Investigators from the Interior Department's inspector general's office said more than a dozen employees, including the former director of the oil royalty program, took meals, ski trips, sports tickets and golf outings from industry representatives. The report alleges that the former director, Gregory W. Smith, also netted more than $30,000 from improper outside work.
The report from Inspector General Earl E. Devaney contains fresh allegations about the practices at the beleaguered royalty-in-kind program of Interior's Minerals Management Service, which last year collected more than $4 billion worth of oil and natural gas from companies given contracts to tap energy on federal and Indian lands and offshore.
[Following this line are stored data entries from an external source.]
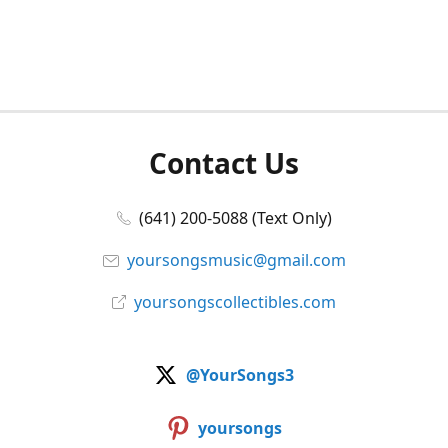
Contact Us
(641) 200-5088 (Text Only)
yoursongsmusic@gmail.com
yoursongscollectibles.com
@YourSongs3
yoursongs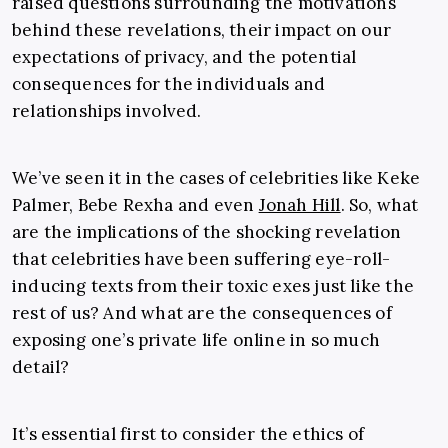
raised questions surrounding the motivations
behind these revelations, their impact on our
expectations of privacy, and the potential
consequences for the individuals and
relationships involved.
We’ve seen it in the cases of celebrities like Keke
Palmer, Bebe Rexha and even
Jonah Hill
. So, what
are the implications of the shocking revelation
that celebrities have been suffering eye-roll-
inducing texts from their toxic exes just like the
rest of us? And what are the consequences of
exposing one’s private life online in so much
detail?
It’s essential first to consider the ethics of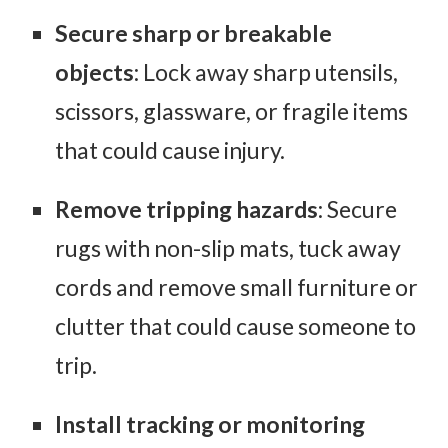
Secure sharp or breakable
objects
: Lock away sharp utensils,
scissors, glassware, or fragile items
that could cause injury.
Remove tripping hazards
: Secure
rugs with non-slip mats, tuck away
cords and remove small furniture or
clutter that could cause someone to
trip.
Install tracking or monitoring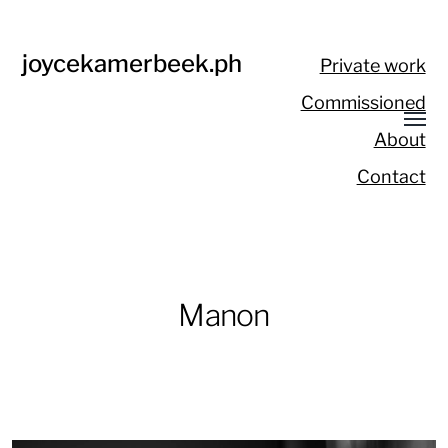
joycekamerbeek.ph
Private work
Commissioned
About
Contact
Manon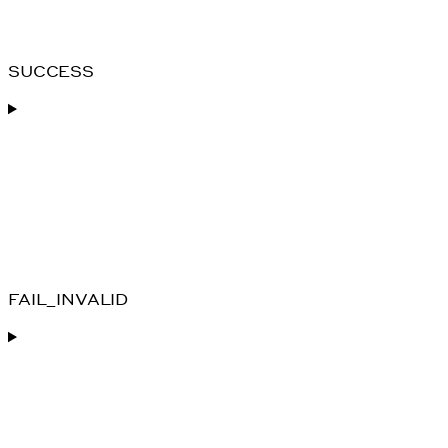
SUCCESS
FAIL_INVALID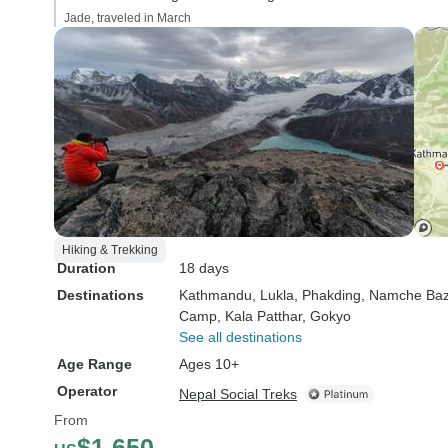
Jade, traveled in March
Hiking & Trekking
Duration
18 days
Destinations
Kathmandu
, Lukla
, Phakding
, Namche Baz
Camp
, Kala Patthar
, Gokyo
See all destinations
Age Range
Ages 10+
Operator
Nepal Social Treks
From
$1,650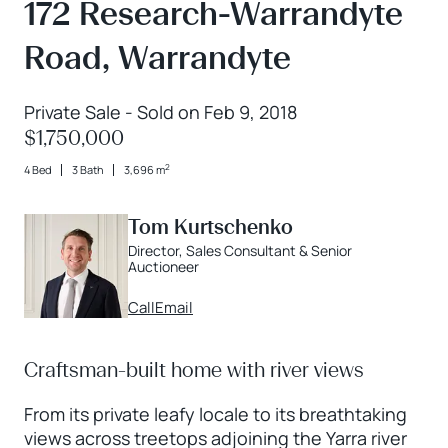
172 Research-Warrandyte
Road, Warrandyte
Private Sale - Sold on Feb 9, 2018
$1,750,000
2
4 Bed
3 Bath
3,696 m
Tom Kurtschenko
Director, Sales Consultant & Senior
Auctioneer
Call
Email
Craftsman-built home with river views
From its private leafy locale to its breathtaking
views across treetops adjoining the Yarra river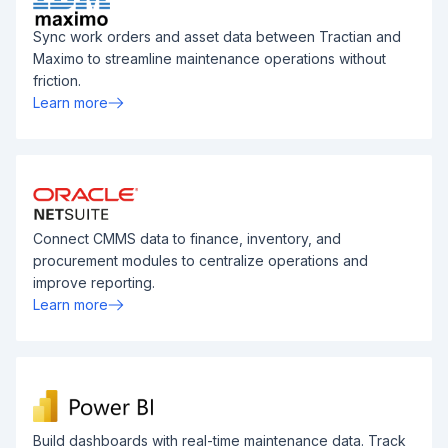
Sync work orders and asset data between Tractian and
Maximo to streamline maintenance operations without
friction.
Learn more
Connect CMMS data to finance, inventory, and
procurement modules to centralize operations and
improve reporting.
Learn more
Build dashboards with real-time maintenance data. Track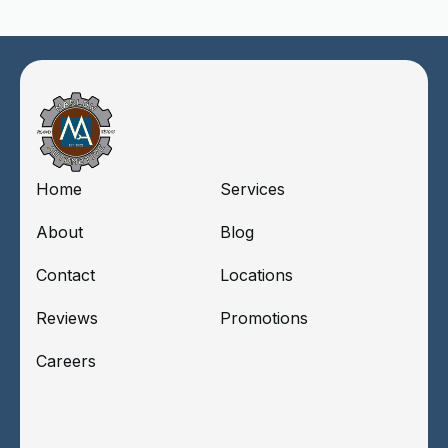
Home
Services
About
Blog
Contact
Locations
Reviews
Promotions
Careers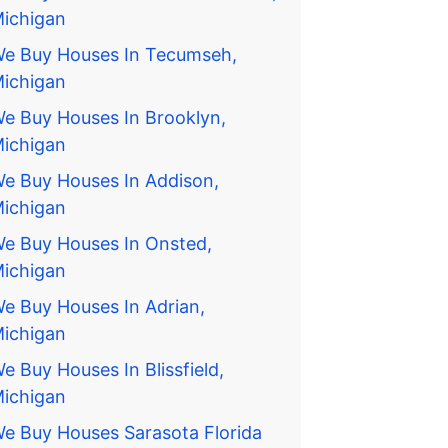
ichigan
e Buy Houses In Tecumseh,
ichigan
e Buy Houses In Brooklyn,
ichigan
e Buy Houses In Addison,
ichigan
e Buy Houses In Onsted,
ichigan
e Buy Houses In Adrian,
ichigan
e Buy Houses In Blissfield,
ichigan
e Buy Houses Sarasota Florida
The revelations come as Congress is set to consider opening the Arctic National Wildlife Refuge and areas off the coast of Florida for drilling.
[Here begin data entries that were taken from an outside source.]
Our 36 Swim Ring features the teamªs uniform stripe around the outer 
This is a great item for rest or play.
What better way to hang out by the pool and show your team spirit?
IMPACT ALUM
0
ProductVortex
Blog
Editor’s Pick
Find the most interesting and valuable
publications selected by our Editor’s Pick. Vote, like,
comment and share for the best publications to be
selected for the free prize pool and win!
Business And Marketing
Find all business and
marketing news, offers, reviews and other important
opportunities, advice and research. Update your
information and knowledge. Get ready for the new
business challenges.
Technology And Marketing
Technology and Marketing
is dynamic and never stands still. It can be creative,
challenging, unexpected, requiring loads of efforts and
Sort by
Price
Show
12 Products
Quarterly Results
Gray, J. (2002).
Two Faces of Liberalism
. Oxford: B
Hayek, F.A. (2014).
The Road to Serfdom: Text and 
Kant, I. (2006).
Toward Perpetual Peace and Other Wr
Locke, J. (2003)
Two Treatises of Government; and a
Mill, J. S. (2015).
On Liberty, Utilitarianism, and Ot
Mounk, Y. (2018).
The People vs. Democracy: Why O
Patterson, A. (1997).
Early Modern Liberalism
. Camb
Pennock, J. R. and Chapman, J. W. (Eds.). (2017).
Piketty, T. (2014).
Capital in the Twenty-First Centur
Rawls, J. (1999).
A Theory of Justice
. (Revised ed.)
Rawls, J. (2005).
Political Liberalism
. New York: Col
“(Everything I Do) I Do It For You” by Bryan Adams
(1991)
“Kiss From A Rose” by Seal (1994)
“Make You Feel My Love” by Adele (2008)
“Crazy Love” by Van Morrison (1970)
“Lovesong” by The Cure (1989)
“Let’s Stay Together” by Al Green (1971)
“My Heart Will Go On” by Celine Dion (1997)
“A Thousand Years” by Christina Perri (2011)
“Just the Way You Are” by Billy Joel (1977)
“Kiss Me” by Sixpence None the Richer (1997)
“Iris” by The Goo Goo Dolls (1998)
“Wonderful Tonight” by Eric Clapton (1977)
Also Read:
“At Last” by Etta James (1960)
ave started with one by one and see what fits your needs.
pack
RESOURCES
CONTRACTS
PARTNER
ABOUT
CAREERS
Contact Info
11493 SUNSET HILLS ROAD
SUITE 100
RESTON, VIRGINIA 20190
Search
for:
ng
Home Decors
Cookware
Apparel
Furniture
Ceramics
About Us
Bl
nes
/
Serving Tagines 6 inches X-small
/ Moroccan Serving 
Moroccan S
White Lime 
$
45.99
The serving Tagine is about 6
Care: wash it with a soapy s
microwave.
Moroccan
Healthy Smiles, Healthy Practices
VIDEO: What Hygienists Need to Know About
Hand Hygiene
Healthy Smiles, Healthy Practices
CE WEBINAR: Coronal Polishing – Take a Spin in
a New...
The report also identifies four companies that had provided gifts to RIK employees while maintaining a business relationship: Chevron, Shell, Gary Williams Energy Corporation and Hess Corporation (nyse: HES - news - people ). Chevron and Shell conducted business as producers on leases where the Minerals Management Service collects royalties and also buys oil from the RIK program. Hess also operates MMS leases, and Gary Williams Energy purchases RIK products.
For Shell, Chevron, and Gary Williams Energy, the report details several thousand dollars of gifts from employees of each company that Department of Interior employees should not have accepted, including meals, hotel rooms, ski lodge stays, and golf and paintball outings. Spokesmen for Shell and Chevron said they had not yet seen or had time to review the reports. Gary Williams Energy did not immediately respond to a request for comment.